Shure specifies the sensitivity at 1kHz as 122 dB SPL/mW, as compared with the Sony's 102 dB SPL/mW, and 20 dBs is often the value of a "muting switch." That's 122 decibels of Sound Pressure Level at one milliwatt (one thousandth of one watt), as measured in a facsimile human ear. The Shures are loud; incontrovertibly and gloriously loud. Loud enough to shout down any jet engines with beautiful music to make your traveling more pleasant. So loud, they come with an airline type connector for movie watching, and an in-line attenuator, just to keep the pilot's announcements from damaging your hearing if you use them to watch airline movies (a BIG improvement). With their selection of various types and sizes of earplug sleeves, called their "sleeve fit kit," any user would be well enough isolated to keep the ambient noise in a jet plane barely noticeable.
----
## Study questions
1. Answer these about the Shure passage:
(a) What sensitivity at 1kHz does Shure specify?
(b) What is the selection of earplug sleeves called?
(c) Which two items come with the Shures for movie watching?
2. Reproduce the Shure passage word for word, between "Shure specifies the" and "plane barely noticeable.", inclusive.
The data that comes next is separate material, apart from the Shure passage.

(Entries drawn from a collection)
----
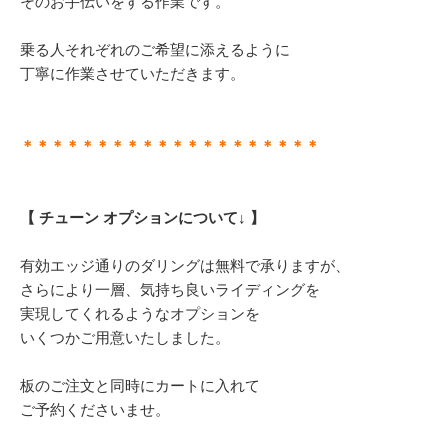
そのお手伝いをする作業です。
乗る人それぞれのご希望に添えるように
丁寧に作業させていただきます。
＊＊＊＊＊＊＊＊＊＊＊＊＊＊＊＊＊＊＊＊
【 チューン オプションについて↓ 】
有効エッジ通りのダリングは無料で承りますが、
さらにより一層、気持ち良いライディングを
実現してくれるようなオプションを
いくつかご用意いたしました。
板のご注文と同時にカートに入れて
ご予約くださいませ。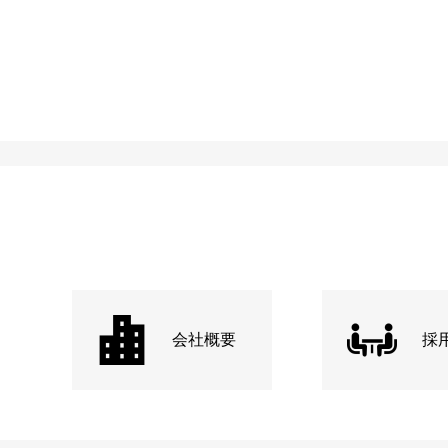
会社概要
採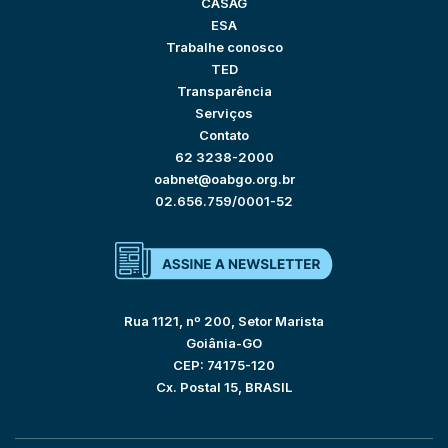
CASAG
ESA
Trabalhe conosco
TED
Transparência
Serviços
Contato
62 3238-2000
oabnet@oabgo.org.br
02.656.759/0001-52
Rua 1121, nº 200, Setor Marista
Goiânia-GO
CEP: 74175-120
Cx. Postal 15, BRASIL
----
## Answers for the exercise
1.
(a) 122 dB SPL/mW
(b) The "sleeve fit kit"
(c) An airline type connector and an in-line attenuator

2.
Shure specifies the sensitivity at 1kHz as 122 dB SPL/mW, as compared with the Sony's 102 dB SPL/mW, and 20 dBs is often the value of a "muting switch." That's 122 decibels of Sound Pressure Level at one milliwatt (one thousandth of one watt), as measured in a facsimile human ear. The Shures are loud; incontrovertibly and gloriously loud. Loud enough to shout down any jet engines with beautiful music to make your traveling more pleasant. So loud, they come with an airline type connector for movie watching, and an in-line attenuator, just to keep the pilot's announcements from damaging your hearing if you use them to watch airline movies (a BIG improvement). With their selection of various types and sizes of earplug sleeves, called their "sleeve fit kit," any user would be well enough isolated to keep the ambient noise in a jet plane barely noticeable.